Whitmeyer’s Texas Whiskey. Photo courtesy of Whitmeyer’s Distillery.

Whitmeyer’s Distillery, 16711 Hollister: Harris County’s first distillery has been pumping out incredible whiskey since its inception in 2012. Brothers Chris and Travis Whitmeyer founded it and specialize in 100-percent grain-to-glass distilling (unless otherwise noted on the label). In other words, the entire whiskey-making process from start to finish is done onsite. At only $23, Whitmeyer’s Texas Peach whiskey is extremely affordable and adds a slight sweetness to cocktails. Experienced whiskey connoisseurs and collectors should snag a bottle of the 112-proof Texas Single Barrel Cask Strength bourbon whiskey in stores or get the 108-proof “Crème of the Crop” Single Barrel Straight bourbon whiskey directly from the distillery.

Yes, we even drink our Yellow Rose with chocolate. Photo courtesy of Cacao & Cardamom.

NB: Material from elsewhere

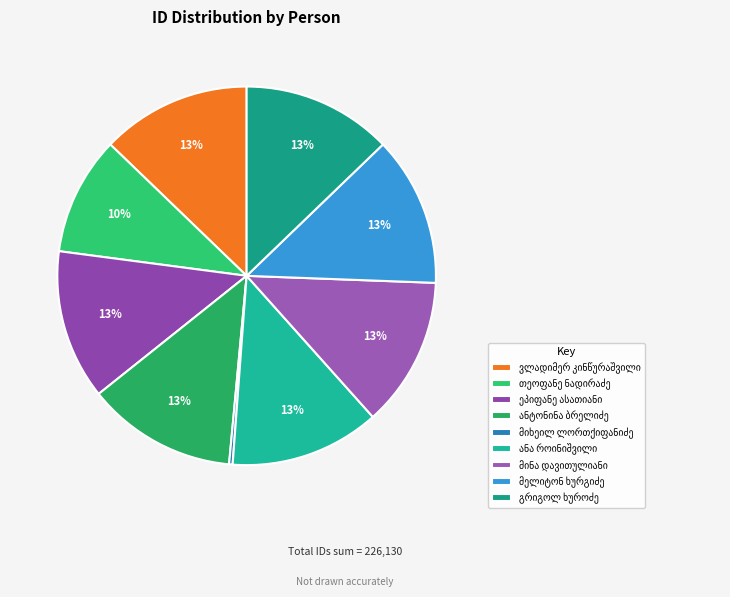

Which slice is the smallest?

მიხეილ ლორთქიფანიძე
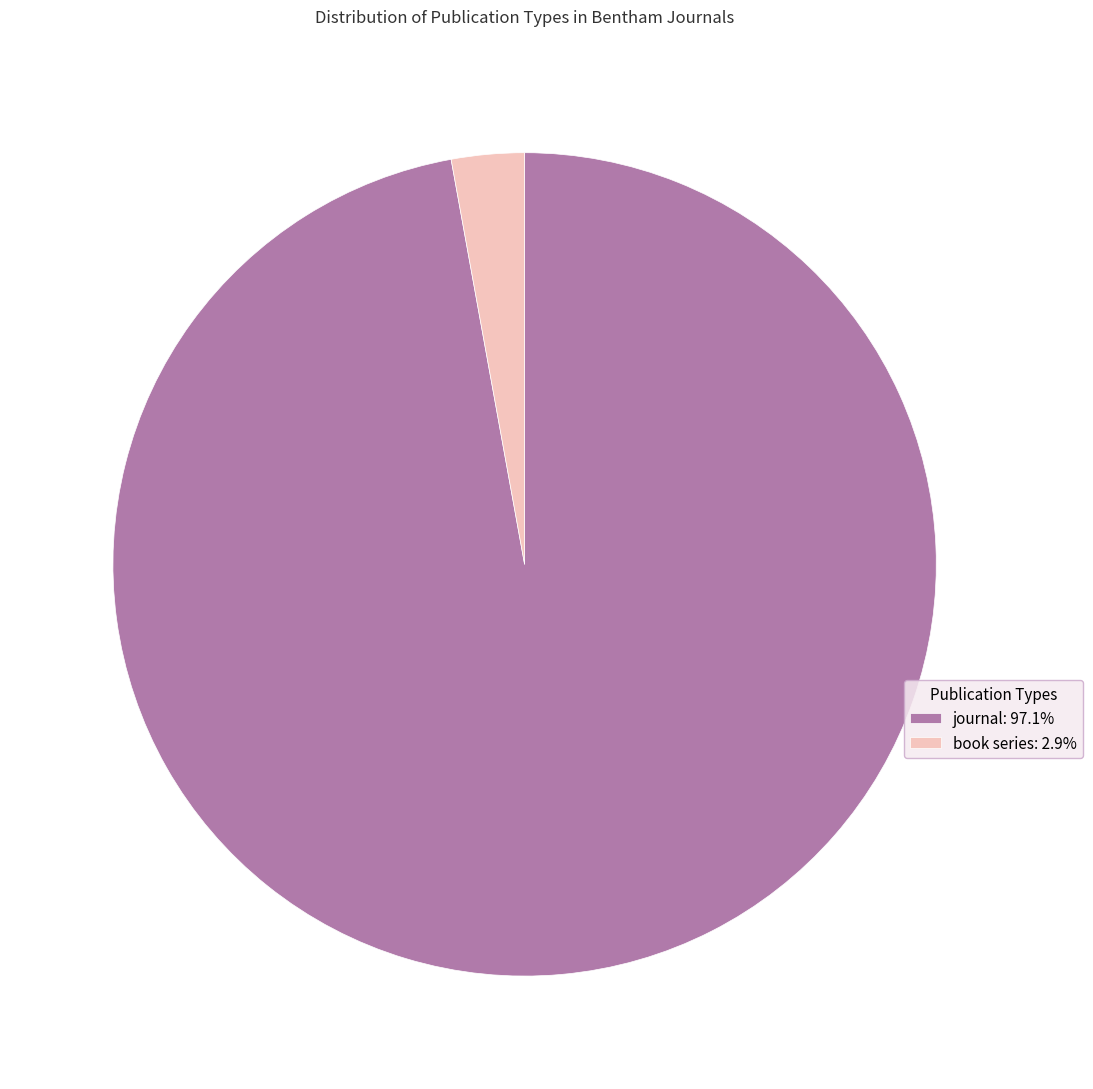

Combined, do book series: 2.9% and journal: 97.1% account for over 50%?

Yes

Yellow Rose Distilling, 1224 North Post Oak: Houston’s first legal whiskey distillery has had plenty of success since it opened its doors in 2010. Known for its 100-percent corn Outlaw Bourbon, with notes of caramel and vanilla, “Texas’ Okayest Distillery” is producing a line of impressive award winners. Both Outlaw and the Blended Whiskey were awarded Double Gold Medals at the 2013 San Francisco World Spirits Competition. The Yellow Rose Blended Whiskey is also used in cocktails all around the Houston. That said, don’t overlook the Rye Whiskey which is made with 95 percent rye but the 5 percent barley keeps the spice notes in check. With growth comes success; Spanish wine and spirits company Zamora Co. purchased an equity stake in Yellow Rose to grow the brand across the country and internationally.

Those who paid close attention to this list may be wondering: if Whitmeyer’s is Harris County’s first distillery, how can Yellow Rose be Houston’s first legal whiskey distillery? Both things are true, and here’s why: Whitmeyer’s address was indeed inside of Harris County, but still a stone’s throw away from Houston city limits.

Did we miss an outstanding Texas whiskey? If you think so, leave a comment for us. 

10/11/18, 2:26 p.m.: Editor’s note, Article updated to reflect that some whiskeys are blended in Texas rather than distilled in Texas, along with correcting some finer points such as specifics on barrel aging. A big thanks goes to reader Wade Woodard of the Texas Whiskey Association for flagging us on these details.